Pure Python version for local Inference operation on PC
I first heard about this model today in this article: https://venturebeat.com/ai/ai-on-your-smartphone-hugging-faces-smollm2-brings-powerful-models-to-the-palm-of-your-hand/?_bhlid=071034f893836a3364663dcc52fbea6fd14a2f15
I am disappointed that the full edge-optimal "model" is not disclosed in a portable standalone python format that can be ported to an edge device capable of running python.
Can Hugginface please publish a python script that defines the "model" explicitly, without using the complex "AutoModelForCausalLM" library???
for example for PC operation,
SmolLM2.py
SmolLM2_tokenizer.py
So that:
model = SmolLM2(SmolLM_135M_checkpoint_file).to(device)
inputs = SmolLM2_tokenizer.encode("Gravity is", return_tensors="pt").to(device)
not:
from transformers import AutoModelForCausalLM, AutoTokenizer
checkpoint = "HuggingFaceTB/SmolLM2-1.7B"
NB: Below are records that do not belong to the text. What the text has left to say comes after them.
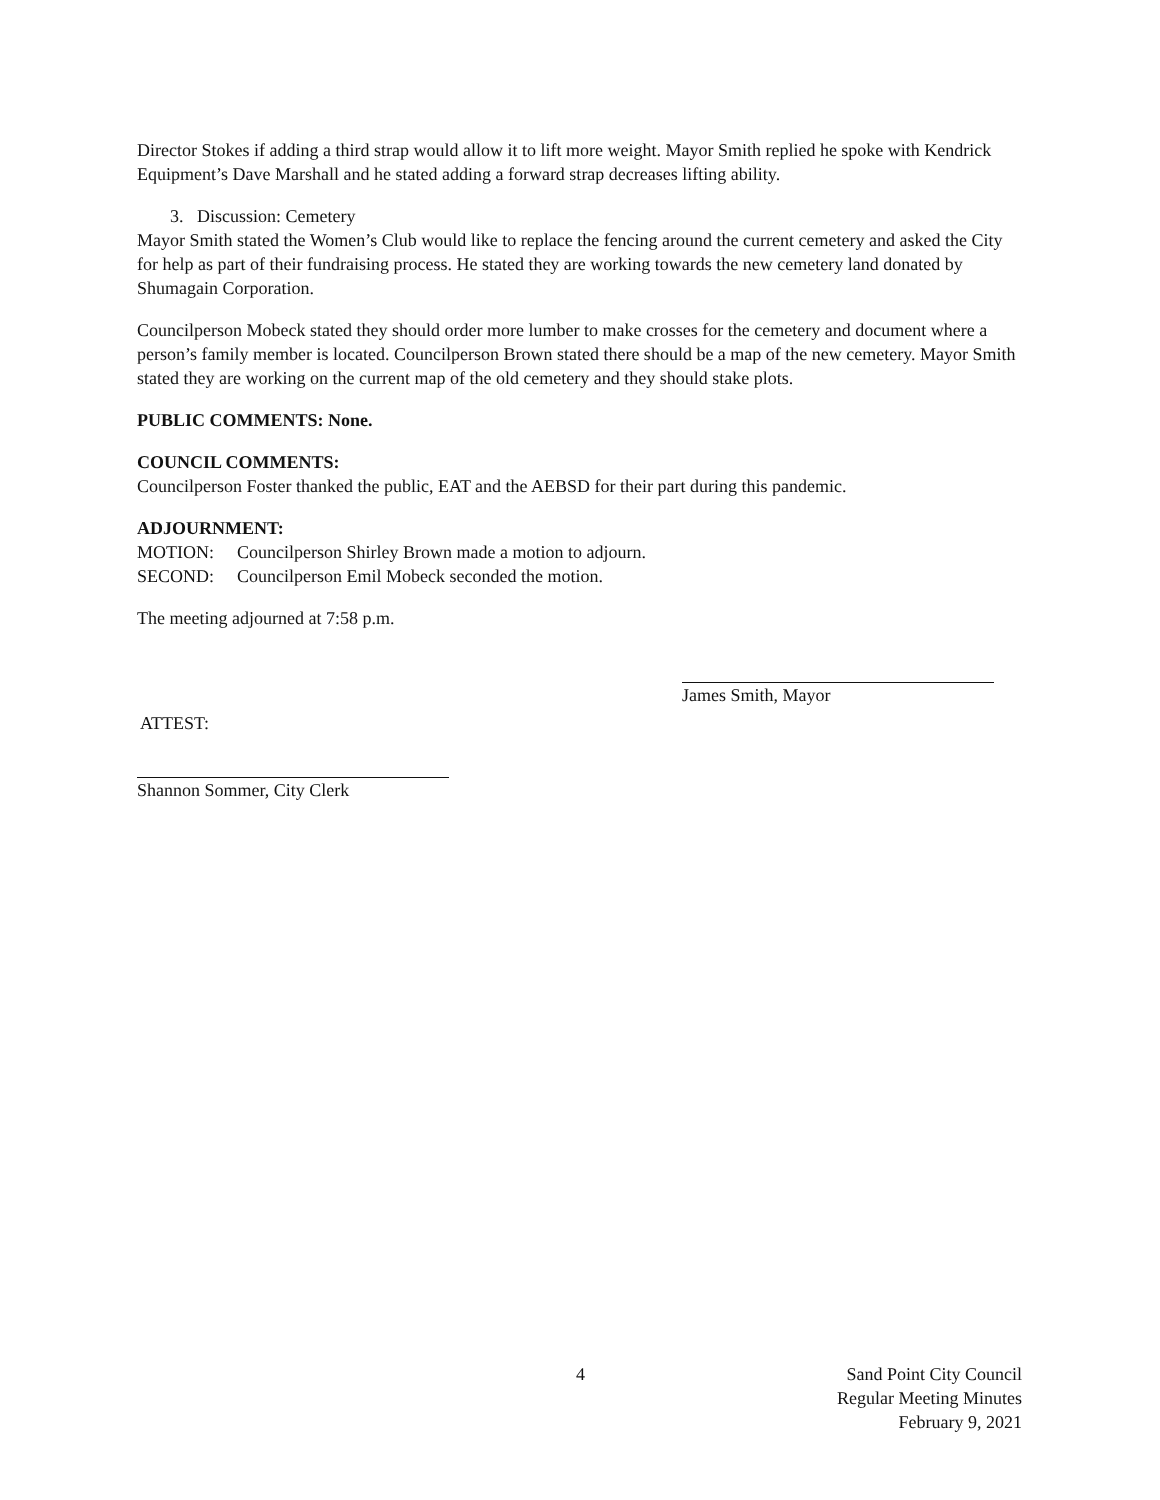Director Stokes if adding a third strap would allow it to lift more weight. Mayor Smith replied he spoke with Kendrick Equipment’s Dave Marshall and he stated adding a forward strap decreases lifting ability.
3. Discussion: Cemetery
Mayor Smith stated the Women’s Club would like to replace the fencing around the current cemetery and asked the City for help as part of their fundraising process. He stated they are working towards the new cemetery land donated by Shumagain Corporation.
Councilperson Mobeck stated they should order more lumber to make crosses for the cemetery and document where a person’s family member is located. Councilperson Brown stated there should be a map of the new cemetery. Mayor Smith stated they are working on the current map of the old cemetery and they should stake plots.
PUBLIC COMMENTS: None.
COUNCIL COMMENTS:
Councilperson Foster thanked the public, EAT and the AEBSD for their part during this pandemic.
ADJOURNMENT:
MOTION: Councilperson Shirley Brown made a motion to adjourn.
SECOND: Councilperson Emil Mobeck seconded the motion.
The meeting adjourned at 7:58 p.m.
James Smith, Mayor
ATTEST:
Shannon Sommer, City Clerk
4
Sand Point City Council
Regular Meeting Minutes
February 9, 2021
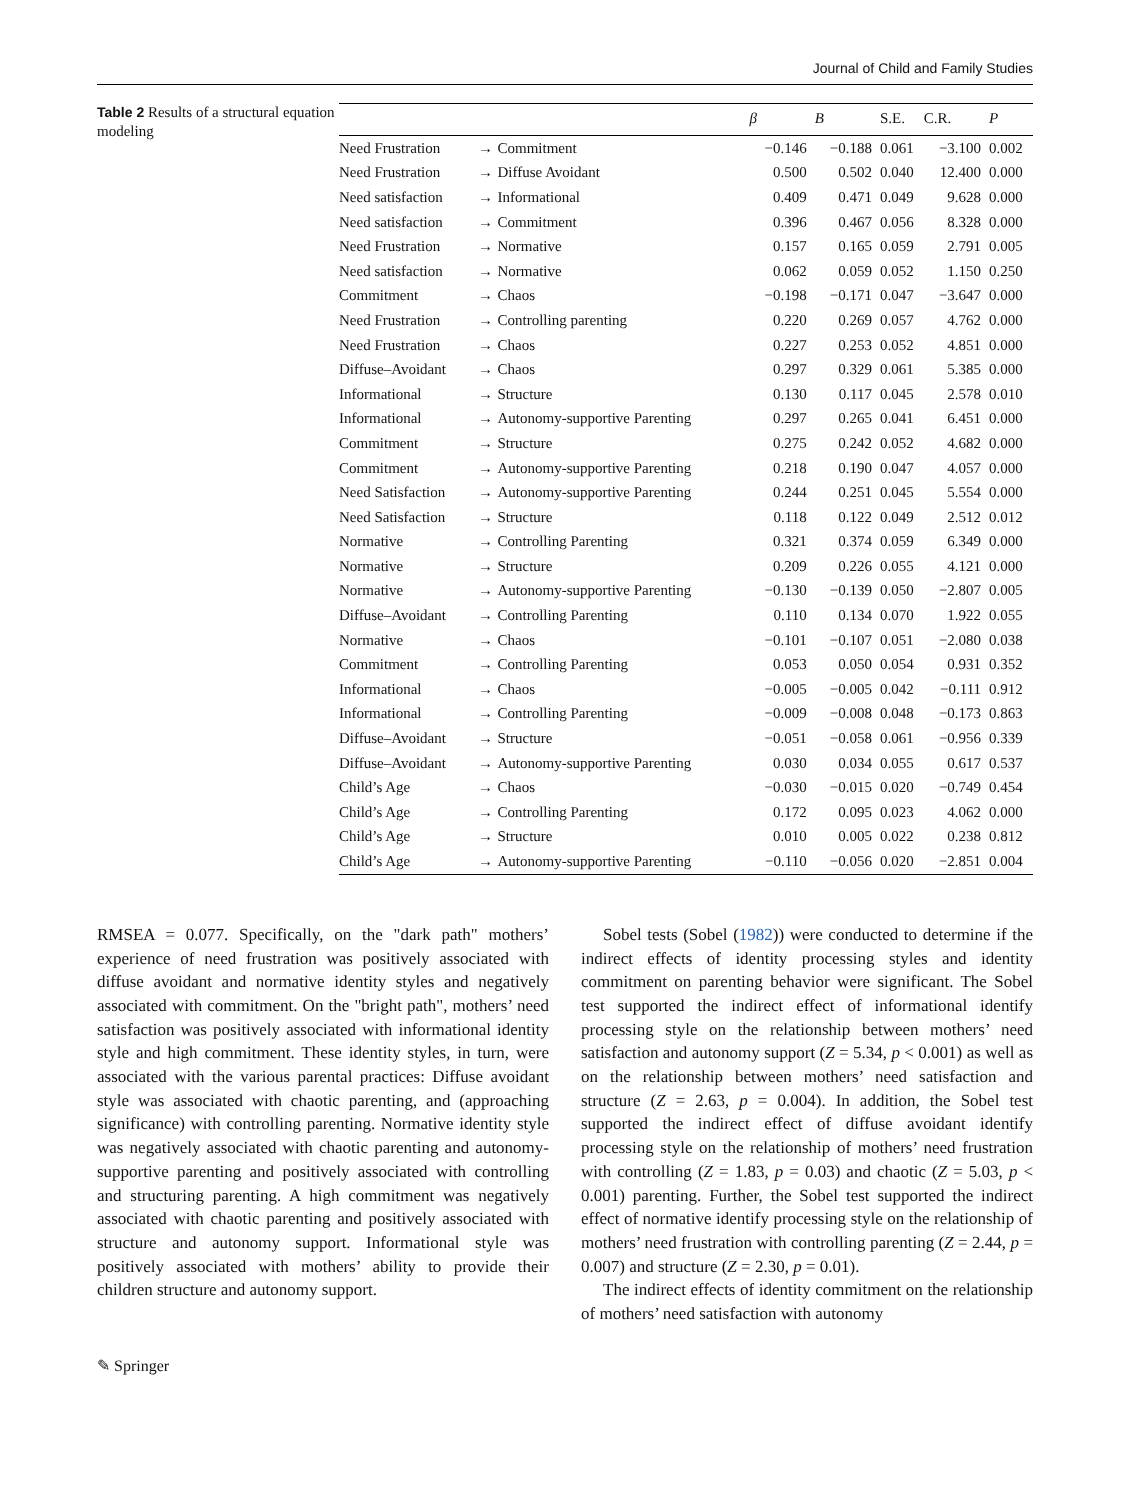Journal of Child and Family Studies
Table 2 Results of a structural equation modeling
| | | | β | B | S.E. | C.R. | P |
| --- | --- | --- | --- | --- | --- | --- | --- |
| Need Frustration | → | Commitment | −0.146 | −0.188 | 0.061 | −3.100 | 0.002 |
| Need Frustration | → | Diffuse Avoidant | 0.500 | 0.502 | 0.040 | 12.400 | 0.000 |
| Need satisfaction | → | Informational | 0.409 | 0.471 | 0.049 | 9.628 | 0.000 |
| Need satisfaction | → | Commitment | 0.396 | 0.467 | 0.056 | 8.328 | 0.000 |
| Need Frustration | → | Normative | 0.157 | 0.165 | 0.059 | 2.791 | 0.005 |
| Need satisfaction | → | Normative | 0.062 | 0.059 | 0.052 | 1.150 | 0.250 |
| Commitment | → | Chaos | −0.198 | −0.171 | 0.047 | −3.647 | 0.000 |
| Need Frustration | → | Controlling parenting | 0.220 | 0.269 | 0.057 | 4.762 | 0.000 |
| Need Frustration | → | Chaos | 0.227 | 0.253 | 0.052 | 4.851 | 0.000 |
| Diffuse–Avoidant | → | Chaos | 0.297 | 0.329 | 0.061 | 5.385 | 0.000 |
| Informational | → | Structure | 0.130 | 0.117 | 0.045 | 2.578 | 0.010 |
| Informational | → | Autonomy-supportive Parenting | 0.297 | 0.265 | 0.041 | 6.451 | 0.000 |
| Commitment | → | Structure | 0.275 | 0.242 | 0.052 | 4.682 | 0.000 |
| Commitment | → | Autonomy-supportive Parenting | 0.218 | 0.190 | 0.047 | 4.057 | 0.000 |
| Need Satisfaction | → | Autonomy-supportive Parenting | 0.244 | 0.251 | 0.045 | 5.554 | 0.000 |
| Need Satisfaction | → | Structure | 0.118 | 0.122 | 0.049 | 2.512 | 0.012 |
| Normative | → | Controlling Parenting | 0.321 | 0.374 | 0.059 | 6.349 | 0.000 |
| Normative | → | Structure | 0.209 | 0.226 | 0.055 | 4.121 | 0.000 |
| Normative | → | Autonomy-supportive Parenting | −0.130 | −0.139 | 0.050 | −2.807 | 0.005 |
| Diffuse–Avoidant | → | Controlling Parenting | 0.110 | 0.134 | 0.070 | 1.922 | 0.055 |
| Normative | → | Chaos | −0.101 | −0.107 | 0.051 | −2.080 | 0.038 |
| Commitment | → | Controlling Parenting | 0.053 | 0.050 | 0.054 | 0.931 | 0.352 |
| Informational | → | Chaos | −0.005 | −0.005 | 0.042 | −0.111 | 0.912 |
| Informational | → | Controlling Parenting | −0.009 | −0.008 | 0.048 | −0.173 | 0.863 |
| Diffuse–Avoidant | → | Structure | −0.051 | −0.058 | 0.061 | −0.956 | 0.339 |
| Diffuse–Avoidant | → | Autonomy-supportive Parenting | 0.030 | 0.034 | 0.055 | 0.617 | 0.537 |
| Child’s Age | → | Chaos | −0.030 | −0.015 | 0.020 | −0.749 | 0.454 |
| Child’s Age | → | Controlling Parenting | 0.172 | 0.095 | 0.023 | 4.062 | 0.000 |
| Child’s Age | → | Structure | 0.010 | 0.005 | 0.022 | 0.238 | 0.812 |
| Child’s Age | → | Autonomy-supportive Parenting | −0.110 | −0.056 | 0.020 | −2.851 | 0.004 |
RMSEA = 0.077. Specifically, on the "dark path" mothers’ experience of need frustration was positively associated with diffuse avoidant and normative identity styles and negatively associated with commitment. On the "bright path", mothers’ need satisfaction was positively associated with informational identity style and high commitment. These identity styles, in turn, were associated with the various parental practices: Diffuse avoidant style was associated with chaotic parenting, and (approaching significance) with controlling parenting. Normative identity style was negatively associated with chaotic parenting and autonomy-supportive parenting and positively associated with controlling and structuring parenting. A high commitment was negatively associated with chaotic parenting and positively associated with structure and autonomy support. Informational style was positively associated with mothers’ ability to provide their children structure and autonomy support.
Sobel tests (Sobel (1982)) were conducted to determine if the indirect effects of identity processing styles and identity commitment on parenting behavior were significant. The Sobel test supported the indirect effect of informational identify processing style on the relationship between mothers’ need satisfaction and autonomy support (Z = 5.34, p < 0.001) as well as on the relationship between mothers’ need satisfaction and structure (Z = 2.63, p = 0.004). In addition, the Sobel test supported the indirect effect of diffuse avoidant identify processing style on the relationship of mothers’ need frustration with controlling (Z = 1.83, p = 0.03) and chaotic (Z = 5.03, p < 0.001) parenting. Further, the Sobel test supported the indirect effect of normative identify processing style on the relationship of mothers’ need frustration with controlling parenting (Z = 2.44, p = 0.007) and structure (Z = 2.30, p = 0.01).
The indirect effects of identity commitment on the relationship of mothers’ need satisfaction with autonomy
✎ Springer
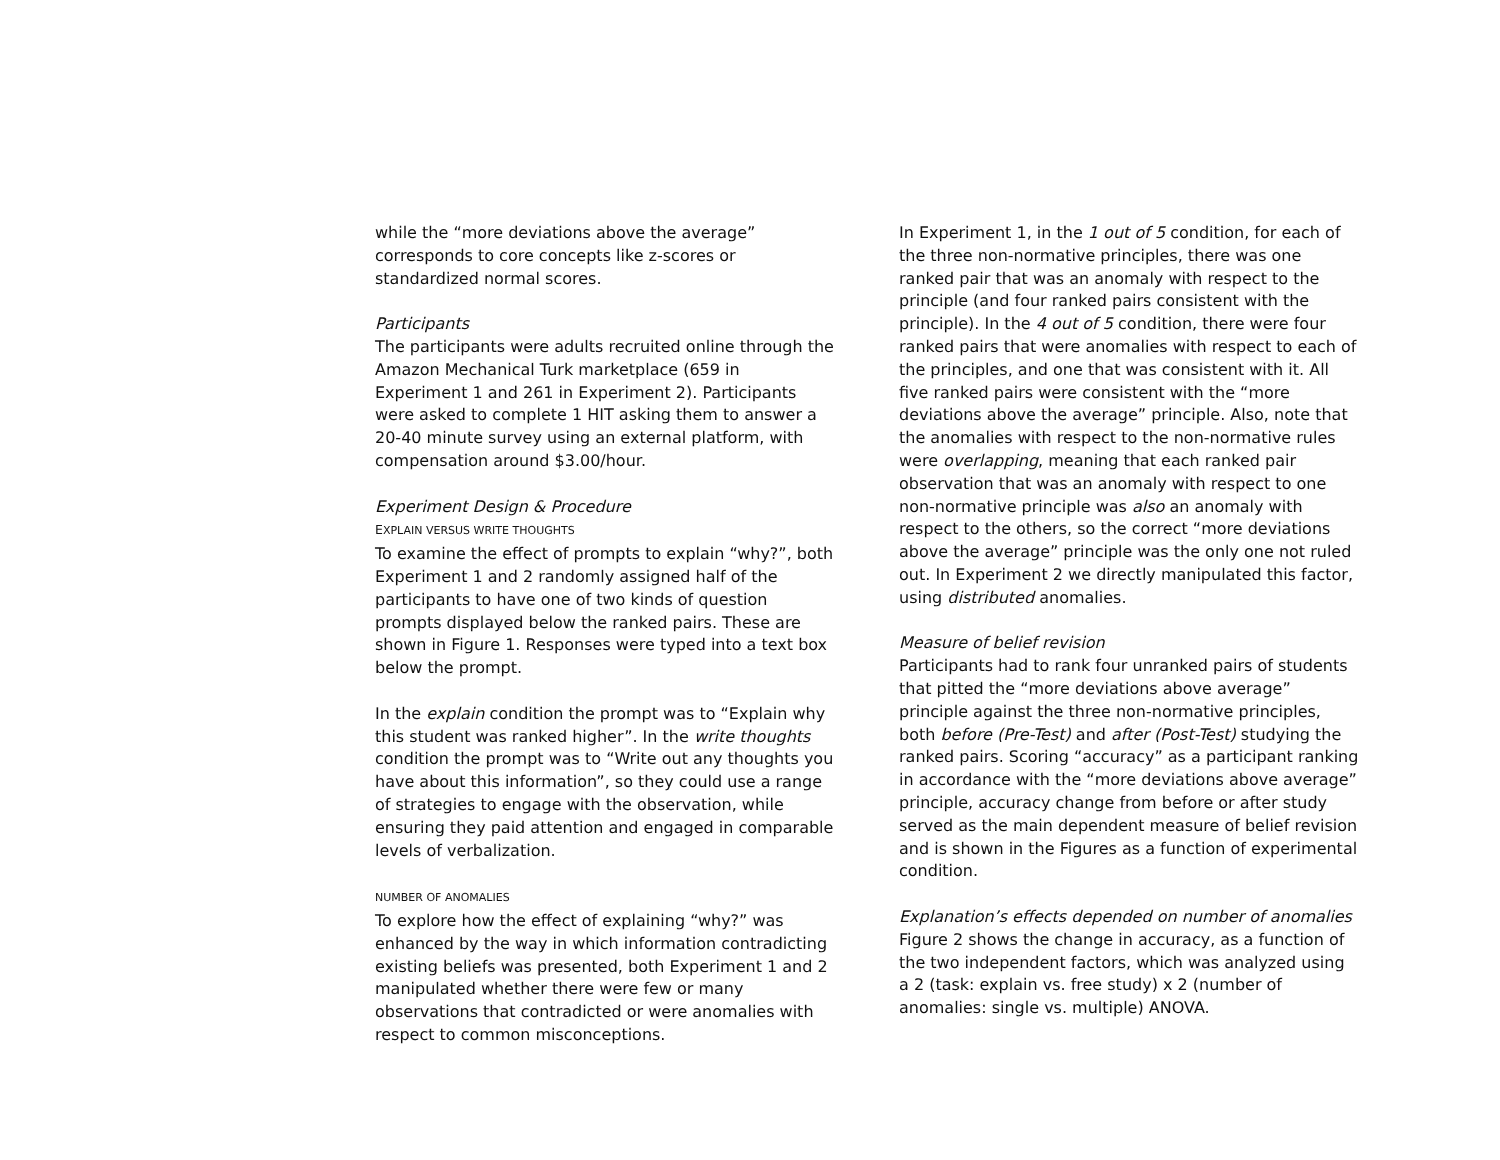while the “more deviations above the average” corresponds to core concepts like z-scores or standardized normal scores.
Participants
The participants were adults recruited online through the Amazon Mechanical Turk marketplace (659 in Experiment 1 and 261 in Experiment 2). Participants were asked to complete 1 HIT asking them to answer a 20-40 minute survey using an external platform, with compensation around $3.00/hour.
Experiment Design & Procedure
EXPLAIN VERSUS WRITE THOUGHTS
To examine the effect of prompts to explain “why?”, both Experiment 1 and 2 randomly assigned half of the participants to have one of two kinds of question prompts displayed below the ranked pairs. These are shown in Figure 1. Responses were typed into a text box below the prompt.
In the explain condition the prompt was to “Explain why this student was ranked higher”. In the write thoughts condition the prompt was to “Write out any thoughts you have about this information”, so they could use a range of strategies to engage with the observation, while ensuring they paid attention and engaged in comparable levels of verbalization.
NUMBER OF ANOMALIES
To explore how the effect of explaining “why?” was enhanced by the way in which information contradicting existing beliefs was presented, both Experiment 1 and 2 manipulated whether there were few or many observations that contradicted or were anomalies with respect to common misconceptions.
In Experiment 1, in the 1 out of 5 condition, for each of the three non-normative principles, there was one ranked pair that was an anomaly with respect to the principle (and four ranked pairs consistent with the principle). In the 4 out of 5 condition, there were four ranked pairs that were anomalies with respect to each of the principles, and one that was consistent with it. All five ranked pairs were consistent with the “more deviations above the average” principle. Also, note that the anomalies with respect to the non-normative rules were overlapping, meaning that each ranked pair observation that was an anomaly with respect to one non-normative principle was also an anomaly with respect to the others, so the correct “more deviations above the average” principle was the only one not ruled out. In Experiment 2 we directly manipulated this factor, using distributed anomalies.
Measure of belief revision
Participants had to rank four unranked pairs of students that pitted the “more deviations above average” principle against the three non-normative principles, both before (Pre-Test) and after (Post-Test) studying the ranked pairs. Scoring “accuracy” as a participant ranking in accordance with the “more deviations above average” principle, accuracy change from before or after study served as the main dependent measure of belief revision and is shown in the Figures as a function of experimental condition.
Explanation’s effects depended on number of anomalies
Figure 2 shows the change in accuracy, as a function of the two independent factors, which was analyzed using a 2 (task: explain vs. free study) x 2 (number of anomalies: single vs. multiple) ANOVA.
device = "cuda" # for GPU usage or "cpu" for CPU usage
tokenizer = AutoTokenizer.from_pretrained(checkpoint)
for multiple GPUs install accelerate and do model = AutoModelForCausalLM.from_pretrained(checkpoint, device_map="auto")
model = AutoModelForCausalLM.from_pretrained(checkpoint).to(device)
inputs = tokenizer.encode("Gravity is", return_tensors="pt").to(device)